The response team also distributes supplies such as tents during community events, where responders hope to build trust among homeless Portlanders who may be wary of emergency services.
According to data collected by Portland State University’s Homelessness Research & Action Collaborative, Portland Street Response distributed 473 tents or sleeping bags in the first six months of operating citywide in 2022.
In a December report from Portland State University, one Portland Street Response employee described how valuable it feels to be able to offer tangible resources to help vulnerable Portlanders.
“It feels like just what I’m supposed to be doing,” said one unnamed responder. “I love that I don’t have to count how many tents I have in the back and be like, ‘Oh, sorry, I ran out. I only have two tents left, so I have to hold on to them.’ I can just give people what they need, and there’s no question about why I did this.”
Portland Street Response did not return a request for comment on Gonzalez’s decision to halt tent distribution. Researchers with Portland State University declined to comment, but noted that the decision’s impact will be reflected in its upcoming two-year evaluation of Portland Street Response.

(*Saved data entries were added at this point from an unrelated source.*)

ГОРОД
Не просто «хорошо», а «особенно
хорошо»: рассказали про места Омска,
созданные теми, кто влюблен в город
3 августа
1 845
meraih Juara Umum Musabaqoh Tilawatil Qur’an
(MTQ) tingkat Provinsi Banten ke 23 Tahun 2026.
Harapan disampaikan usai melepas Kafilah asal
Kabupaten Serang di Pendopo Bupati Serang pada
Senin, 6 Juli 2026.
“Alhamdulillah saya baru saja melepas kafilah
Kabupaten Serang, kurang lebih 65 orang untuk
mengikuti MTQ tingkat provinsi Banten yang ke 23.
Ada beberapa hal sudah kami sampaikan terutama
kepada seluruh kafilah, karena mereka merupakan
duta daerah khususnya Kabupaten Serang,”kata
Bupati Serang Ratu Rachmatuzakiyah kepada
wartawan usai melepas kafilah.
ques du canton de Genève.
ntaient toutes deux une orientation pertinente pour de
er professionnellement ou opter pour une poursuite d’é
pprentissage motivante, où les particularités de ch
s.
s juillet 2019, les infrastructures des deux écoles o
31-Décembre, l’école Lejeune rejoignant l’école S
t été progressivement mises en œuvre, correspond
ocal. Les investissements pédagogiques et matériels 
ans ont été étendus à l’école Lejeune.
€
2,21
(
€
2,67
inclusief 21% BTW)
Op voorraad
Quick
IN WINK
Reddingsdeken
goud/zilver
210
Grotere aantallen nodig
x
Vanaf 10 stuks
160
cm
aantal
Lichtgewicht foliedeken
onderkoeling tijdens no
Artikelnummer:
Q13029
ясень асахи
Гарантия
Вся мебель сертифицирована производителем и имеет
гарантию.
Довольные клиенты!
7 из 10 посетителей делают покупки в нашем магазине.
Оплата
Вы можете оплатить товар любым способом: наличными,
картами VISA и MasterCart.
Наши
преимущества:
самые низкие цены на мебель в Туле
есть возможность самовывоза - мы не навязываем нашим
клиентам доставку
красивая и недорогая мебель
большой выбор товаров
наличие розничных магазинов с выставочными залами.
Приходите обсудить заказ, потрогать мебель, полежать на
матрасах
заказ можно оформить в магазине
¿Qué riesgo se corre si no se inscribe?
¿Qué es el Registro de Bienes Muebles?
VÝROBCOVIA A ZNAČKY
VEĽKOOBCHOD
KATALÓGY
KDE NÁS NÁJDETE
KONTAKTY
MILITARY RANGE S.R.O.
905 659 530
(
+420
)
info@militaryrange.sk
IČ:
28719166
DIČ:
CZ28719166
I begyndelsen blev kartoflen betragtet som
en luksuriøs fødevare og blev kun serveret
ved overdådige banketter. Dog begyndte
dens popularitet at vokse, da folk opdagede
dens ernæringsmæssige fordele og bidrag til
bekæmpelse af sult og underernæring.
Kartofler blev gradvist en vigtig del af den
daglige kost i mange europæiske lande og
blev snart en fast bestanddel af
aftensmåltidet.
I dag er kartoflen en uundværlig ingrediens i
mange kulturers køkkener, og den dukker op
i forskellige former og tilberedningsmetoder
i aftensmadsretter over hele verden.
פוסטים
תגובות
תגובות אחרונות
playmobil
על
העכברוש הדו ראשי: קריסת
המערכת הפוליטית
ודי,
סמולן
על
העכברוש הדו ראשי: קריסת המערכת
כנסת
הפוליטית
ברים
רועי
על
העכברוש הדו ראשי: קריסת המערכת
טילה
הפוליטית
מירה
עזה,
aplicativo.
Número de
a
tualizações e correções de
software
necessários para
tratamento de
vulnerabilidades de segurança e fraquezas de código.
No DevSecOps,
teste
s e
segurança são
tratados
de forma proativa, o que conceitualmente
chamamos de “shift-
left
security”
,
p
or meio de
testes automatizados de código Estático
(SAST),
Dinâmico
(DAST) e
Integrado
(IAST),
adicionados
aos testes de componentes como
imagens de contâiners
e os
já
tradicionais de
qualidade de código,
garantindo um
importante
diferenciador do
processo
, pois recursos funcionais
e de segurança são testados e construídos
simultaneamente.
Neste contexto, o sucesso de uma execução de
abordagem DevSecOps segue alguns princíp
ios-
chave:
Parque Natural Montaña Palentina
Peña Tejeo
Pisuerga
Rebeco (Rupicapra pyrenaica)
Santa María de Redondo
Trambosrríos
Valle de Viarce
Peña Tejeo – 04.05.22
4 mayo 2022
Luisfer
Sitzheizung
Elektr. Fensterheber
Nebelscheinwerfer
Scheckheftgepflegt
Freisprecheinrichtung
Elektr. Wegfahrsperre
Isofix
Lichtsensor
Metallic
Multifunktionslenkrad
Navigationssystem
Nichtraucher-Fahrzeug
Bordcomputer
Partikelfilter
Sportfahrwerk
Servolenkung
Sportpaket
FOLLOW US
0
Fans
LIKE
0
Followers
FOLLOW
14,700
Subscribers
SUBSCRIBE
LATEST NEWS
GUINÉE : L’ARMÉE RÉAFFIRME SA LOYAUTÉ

Gonzalez’s announcement comes during a cold snap that has brought small amounts of snow and freezing temperatures to the Portland region. The National Weather Service forecasts below-freezing temperatures in the next three days, followed by heavy rain. For many sleeping outside, tents and tarps are the best form of protection from cold winds and rain.
In his press release, Gonzalez writes, “To Portland’s houseless community members: I implore you to seek shelter in public warming centers during cold weather events.”
Multnomah County’s public warming shelters are currently closed. And the number of standard shelter beds available for unhoused Portlanders remains inadequate. In 2022, the county’s homeless population was estimated to be more than 5,200, while the county currently hosts a total of 2,000 shelter beds.
Gonzalez did not respond to OPB’s request to explain how homeless Portlanders should protect themselves from the elements without tents and with the current shelter restraints. Gonzalez also did not explain how long this ban will remain in place.
Other city and county agencies are allowed to continue their distribution of tents and tarps. That includes the Joint Office of Homeless Services, a collaboration between Portland and Multnomah County.
Gonzalez’s announcement comes as Portland City Council begins work on eventually banning unsanctioned camping in public spaces. In November, commissioners passed a plan to ban street camping by 2024 and require that unhoused Portlanders move into shelter — including one of six planned city-run encampments holding up to 250 people.